435.2
Adapting To Climate and Biodiversity Change: The Case Of Large Canadian Cities

Friday, July 18, 2014: 10:45 AM
Room: F202
Oral Presentation
Louis GUAY , Laval University, Quebec, QC, Canada
Adaptation is generally thought of as a successful response to a changing situation. For the social sciences, adaptation is the outcome of a long series of deliberations, decisions and negotiations. One cannot take for granted that adaptation will normally follow changing conditions. Adaptation must be seen as a social process whose outcome is not known before hand by the actors and institutions. The paper starts with a critical examination of what adaptation is for sociology.

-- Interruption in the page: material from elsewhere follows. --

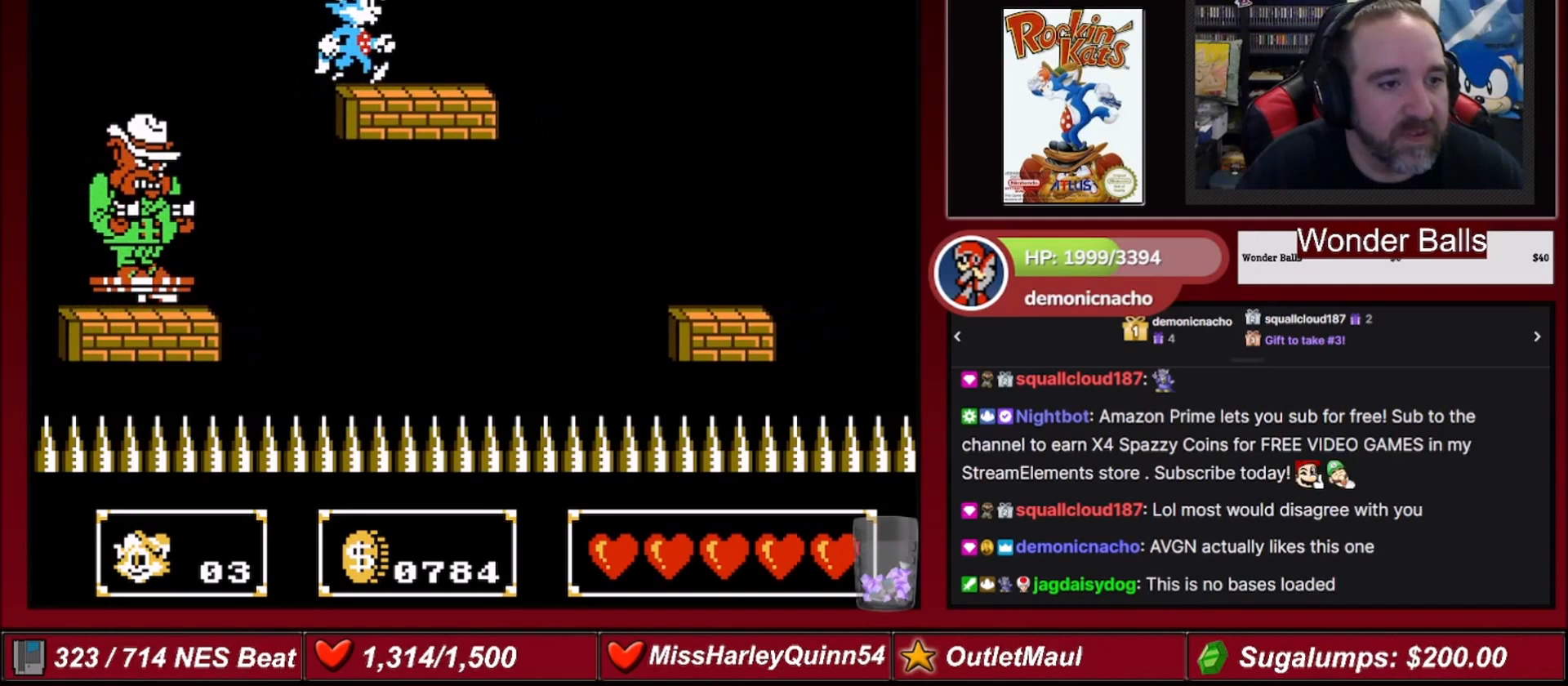
{"buttons": [], "events": [[66, "A", "up"], [267, "DPAD_RIGHT", "up"], [300, "DPAD_LEFT", "down"], [333, "B", "down"], [400, "DPAD_LEFT", "up"], [467, "B", "up"]]}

A multidimensional model is proposed wherein adaptation is conceptualized as a process which is both controversial and cooperative and is the result of interacting actors and institutions which come to a common understanding of a problematic situation and of its solutions. To understand this process a combination of different theoretical approaches are necessary. The overlapping elements are the following: 1) governance process where ecological uncertainty is pervasive, and where structural and social diversity has deep implications for decision-making; 2) controversy analysis, which focuses on debate on common understanding and on the choice of courses of action; 3) cultural theory to explain how people perceive and organize the changing world (natural as well as social) they live in; 4) since some, if not all, adaptation measures are likely to be innovative solutions, an understanding of how innovations are produced, diffused and adopted, even co-produced, is also important; 5), finally, one may ask to what extent models and instruments of environmental governance are sensitive to social and ecological justice. This approach will be applied to problem-definition and policy-making in adaptation to climate and biodiversity change in a selection of large Canadian cities.